Sibanye-Stillwater not alone as Southern Africa counterparts weigh own vaccination rollout

SIBANYE-Stillwater, the South African precious metals miner, is an outlier in terms of securing Covid-19 vaccinations, insisting it will explore rolling out the jabs to its employees and family members independently. “We are still engaging with government,” said James Wellsted, head of investor relations for the company, last week.

In contrast, the rest of the South African mining sector says it will wait on the government’s vaccination plans which are currently undetermined amid evidence that the supply of the preferred vaccination, the Johnson & Johnson antidote, will only become available in significant volumes during the second quarter.

But Sibanye-Stillwater is by no means alone as other mining firms operating in southern Africa weigh their alternatives.

Lesotho diamond miner, GEM Diamonds, said last week it was discussing procuring a vaccination from the United Nations’ UNICEF, as well as directly from pharmaceutical companies. “We cannot just rely on the state,” Clifford Elphick, CEO of GEM Diamonds, told analysts and media at the firm’s year-end results presentation last week.

“The timeline for vaccinations in Mozambque and Africa more widely isn’t the same as it might be in North America or Europe,” said Jeremy Dibb, head of investor relations for Kenmare Resources, a Dublin-listed operator of the Moma mineral sands mine, when asked about his firm’s vaccination procurement plans.

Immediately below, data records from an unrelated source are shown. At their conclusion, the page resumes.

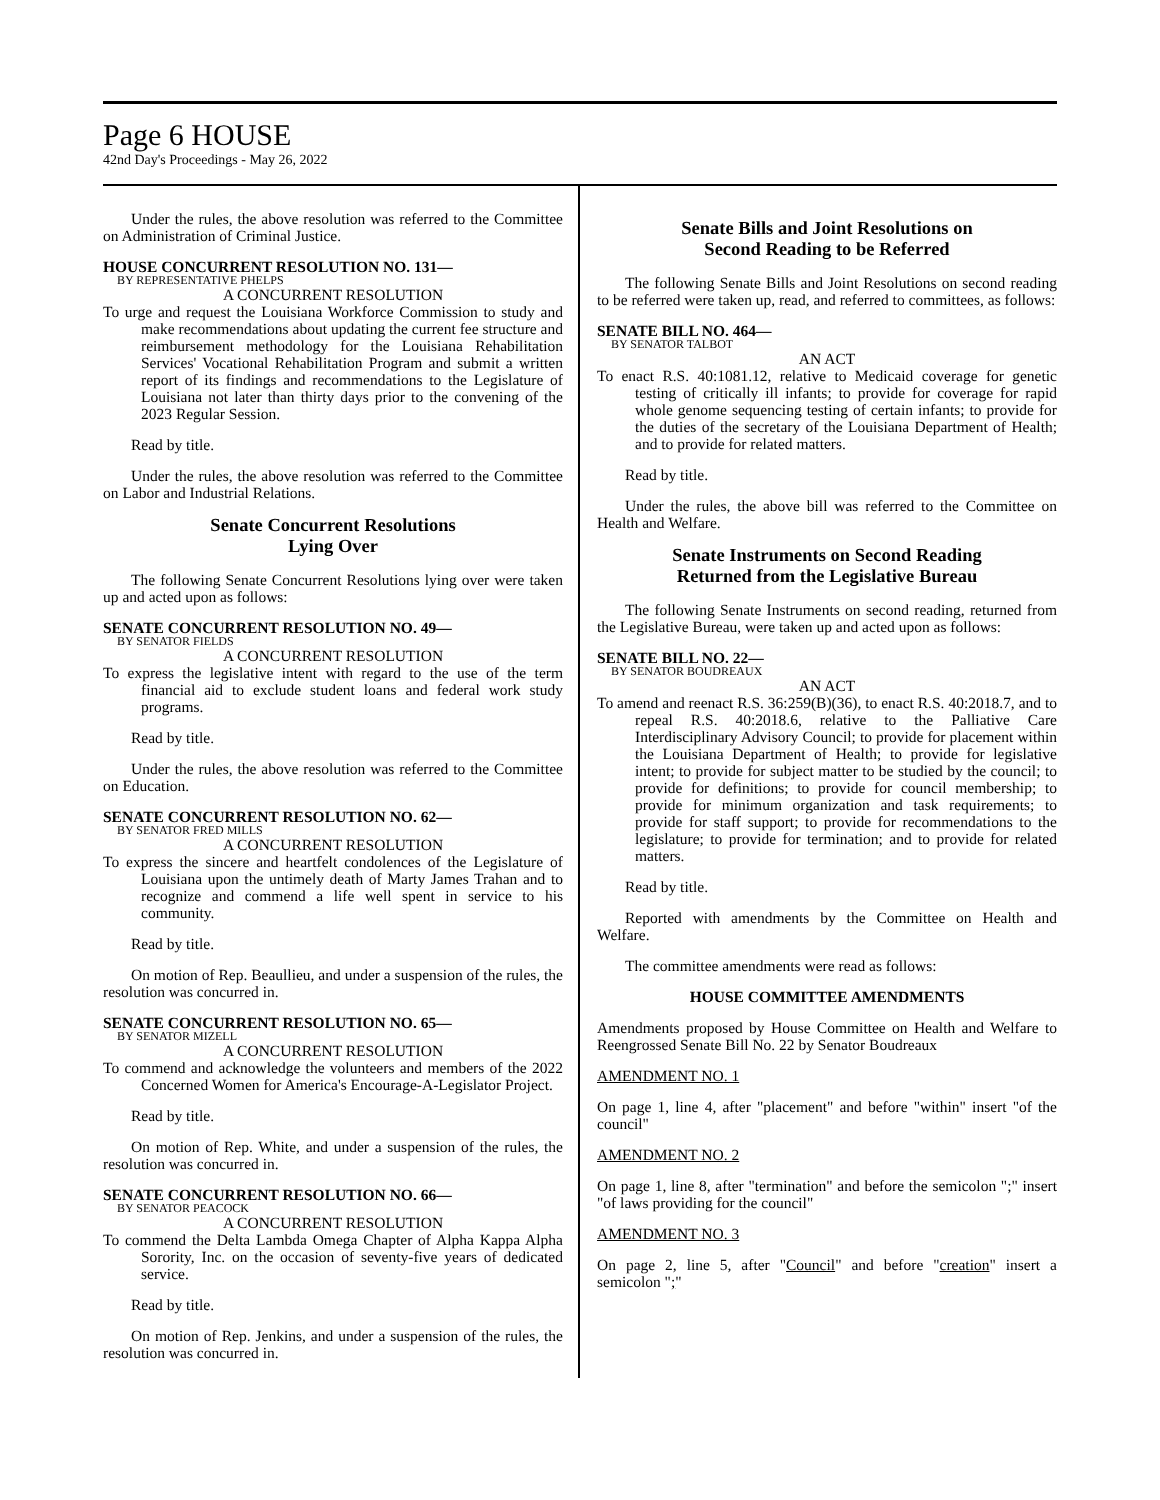Page 6 HOUSE
42nd Day's Proceedings - May 26, 2022
Under the rules, the above resolution was referred to the Committee on Administration of Criminal Justice.
HOUSE CONCURRENT RESOLUTION NO. 131—
BY REPRESENTATIVE PHELPS
A CONCURRENT RESOLUTION
To urge and request the Louisiana Workforce Commission to study and make recommendations about updating the current fee structure and reimbursement methodology for the Louisiana Rehabilitation Services' Vocational Rehabilitation Program and submit a written report of its findings and recommendations to the Legislature of Louisiana not later than thirty days prior to the convening of the 2023 Regular Session.
Read by title.
Under the rules, the above resolution was referred to the Committee on Labor and Industrial Relations.
Senate Concurrent Resolutions
Lying Over
The following Senate Concurrent Resolutions lying over were taken up and acted upon as follows:
SENATE CONCURRENT RESOLUTION NO. 49—
BY SENATOR FIELDS
A CONCURRENT RESOLUTION
To express the legislative intent with regard to the use of the term financial aid to exclude student loans and federal work study programs.
Read by title.
Under the rules, the above resolution was referred to the Committee on Education.
SENATE CONCURRENT RESOLUTION NO. 62—
BY SENATOR FRED MILLS
A CONCURRENT RESOLUTION
To express the sincere and heartfelt condolences of the Legislature of Louisiana upon the untimely death of Marty James Trahan and to recognize and commend a life well spent in service to his community.
Read by title.
On motion of Rep. Beaullieu, and under a suspension of the rules, the resolution was concurred in.
SENATE CONCURRENT RESOLUTION NO. 65—
BY SENATOR MIZELL
A CONCURRENT RESOLUTION
To commend and acknowledge the volunteers and members of the 2022 Concerned Women for America's Encourage-A-Legislator Project.
Read by title.
On motion of Rep. White, and under a suspension of the rules, the resolution was concurred in.
SENATE CONCURRENT RESOLUTION NO. 66—
BY SENATOR PEACOCK
A CONCURRENT RESOLUTION
To commend the Delta Lambda Omega Chapter of Alpha Kappa Alpha Sorority, Inc. on the occasion of seventy-five years of dedicated service.
Read by title.
On motion of Rep. Jenkins, and under a suspension of the rules, the resolution was concurred in.
Senate Bills and Joint Resolutions on
Second Reading to be Referred
The following Senate Bills and Joint Resolutions on second reading to be referred were taken up, read, and referred to committees, as follows:
SENATE BILL NO. 464—
BY SENATOR TALBOT
AN ACT
To enact R.S. 40:1081.12, relative to Medicaid coverage for genetic testing of critically ill infants; to provide for coverage for rapid whole genome sequencing testing of certain infants; to provide for the duties of the secretary of the Louisiana Department of Health; and to provide for related matters.
Read by title.
Under the rules, the above bill was referred to the Committee on Health and Welfare.
Senate Instruments on Second Reading
Returned from the Legislative Bureau
The following Senate Instruments on second reading, returned from the Legislative Bureau, were taken up and acted upon as follows:
SENATE BILL NO. 22—
BY SENATOR BOUDREAUX
AN ACT
To amend and reenact R.S. 36:259(B)(36), to enact R.S. 40:2018.7, and to repeal R.S. 40:2018.6, relative to the Palliative Care Interdisciplinary Advisory Council; to provide for placement within the Louisiana Department of Health; to provide for legislative intent; to provide for subject matter to be studied by the council; to provide for definitions; to provide for council membership; to provide for minimum organization and task requirements; to provide for staff support; to provide for recommendations to the legislature; to provide for termination; and to provide for related matters.
Read by title.
Reported with amendments by the Committee on Health and Welfare.
The committee amendments were read as follows:
HOUSE COMMITTEE AMENDMENTS
Amendments proposed by House Committee on Health and Welfare to Reengrossed Senate Bill No. 22 by Senator Boudreaux
AMENDMENT NO. 1
On page 1, line 4, after "placement" and before "within" insert "of the council"
AMENDMENT NO. 2
On page 1, line 8, after "termination" and before the semicolon ";" insert "of laws providing for the council"
AMENDMENT NO. 3
On page 2, line 5, after "Council" and before "creation" insert a semicolon ";"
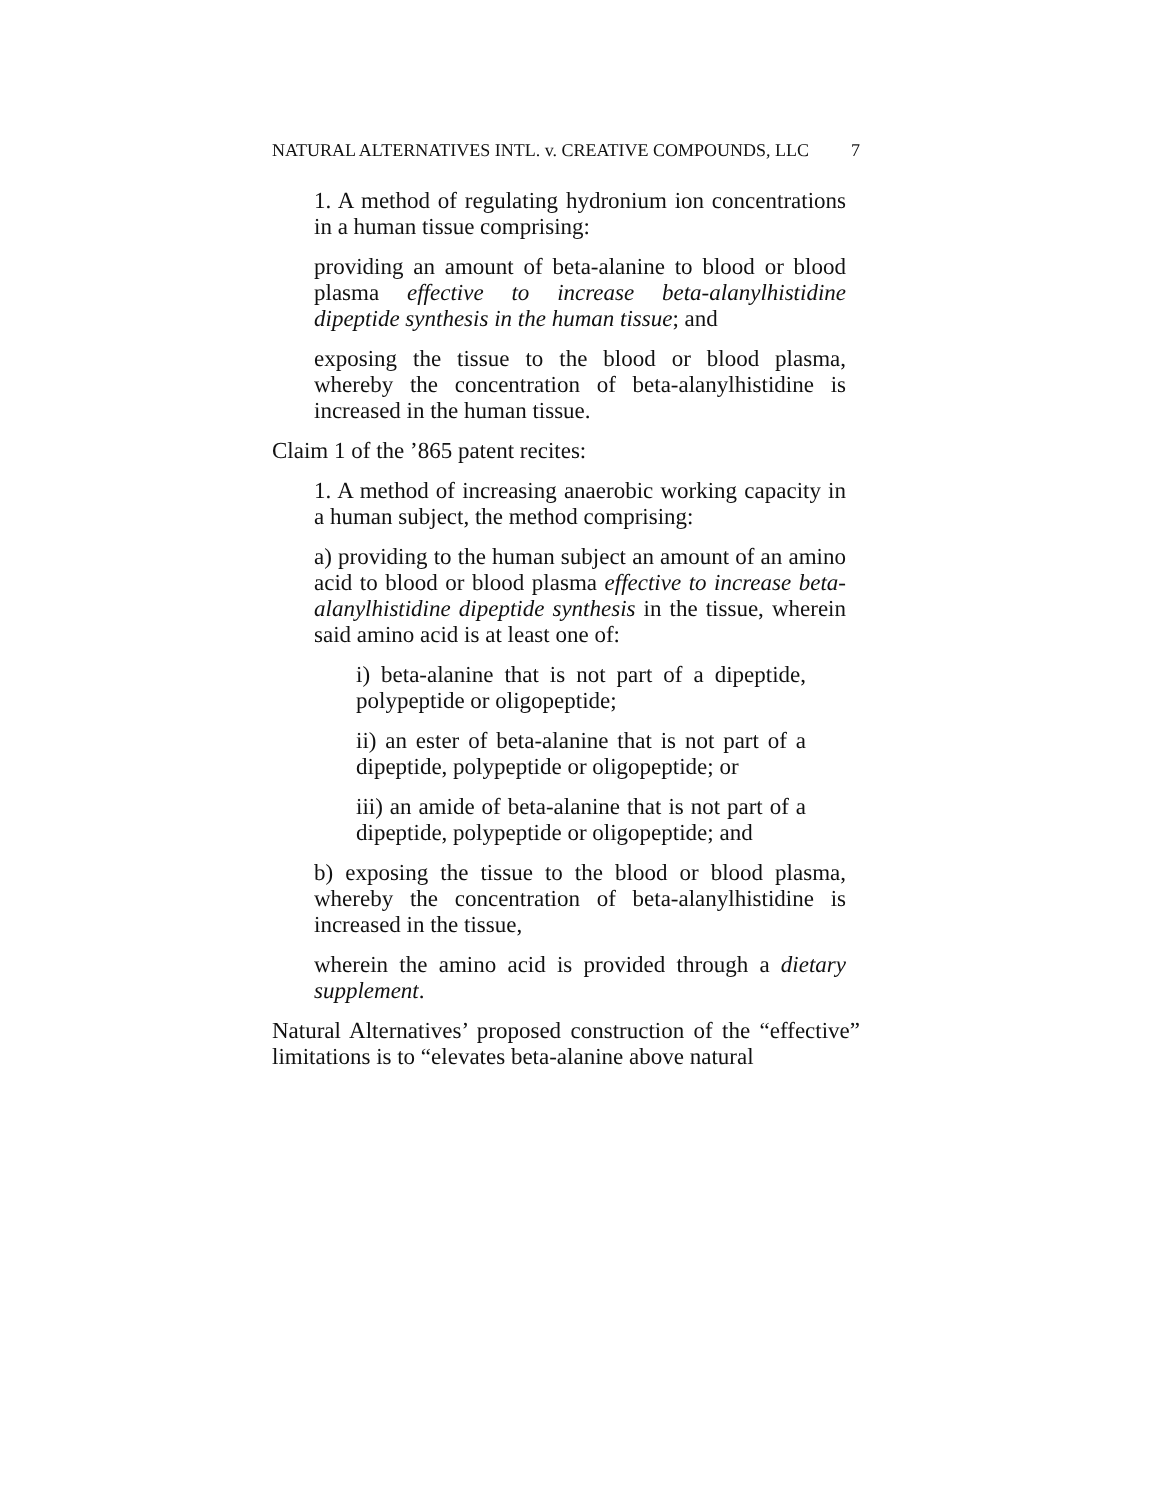NATURAL ALTERNATIVES INTL. v. CREATIVE COMPOUNDS, LLC 7
1. A method of regulating hydronium ion concentrations in a human tissue comprising:
providing an amount of beta-alanine to blood or blood plasma effective to increase beta-alanylhistidine dipeptide synthesis in the human tissue; and
exposing the tissue to the blood or blood plasma, whereby the concentration of beta-alanylhistidine is increased in the human tissue.
Claim 1 of the ’865 patent recites:
1. A method of increasing anaerobic working capacity in a human subject, the method comprising:
a) providing to the human subject an amount of an amino acid to blood or blood plasma effective to increase beta-alanylhistidine dipeptide synthesis in the tissue, wherein said amino acid is at least one of:
i) beta-alanine that is not part of a dipeptide, polypeptide or oligopeptide;
ii) an ester of beta-alanine that is not part of a dipeptide, polypeptide or oligopeptide; or
iii) an amide of beta-alanine that is not part of a dipeptide, polypeptide or oligopeptide; and
b) exposing the tissue to the blood or blood plasma, whereby the concentration of beta-alanylhistidine is increased in the tissue,
wherein the amino acid is provided through a dietary supplement.
Natural Alternatives’ proposed construction of the “effective” limitations is to “elevates beta-alanine above natural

“We are exploring options on a number of different fronts, but at the moment I can’t be more specific,” he said.

He added, however, that his company had “… worked closely with the Mozambican government in establishing an on-site testing facility. The company has an outbreak of Covid-19 that has impacted the availability of management at its operations.

Stuart Gale, interim CEO of Resolute Mining, said his company was keeping its options open regarding vaccinations. The company operates in Mali, which recently underwent a government coup, as well as in Senegal. “We are looking into various avenues,” he said in an interview last week. “There is potential to buy directly, but we need to be 100% sure that it will satisfy all our requirements,” he said.

For Resolute Mining, there is also the matter of how efficacious a vaccination would be when a number of employees operate on a FIFO (fly-in, fly-out) basis. “We have to decide, what does a vaccination mean,” said Gale referring to the mobility of employees.

Said Sibanye-Stillwater’s Wellsted of his firm’s approach to vaccinations: “We tend to be a more proactive company, so we are just asking: ‘what is it we can do’. The South African government intends to innoculate two-thirds of the country’s population by year-end, but health minister, Zweli Mkhize, has acknowledged potential slippage.

“Our employees will probably get the vaccination in the next phase (of the roll-out plan after healthcare workers) but we are asking if their families can get it too,” said Wellsted.

The private sector is already driving South Africa’s vaccination strategy. The Solidarity Fund, which is supported by the private sector, has committed R250m to procure vaccinations whilst saying it will raise another R250m from donors.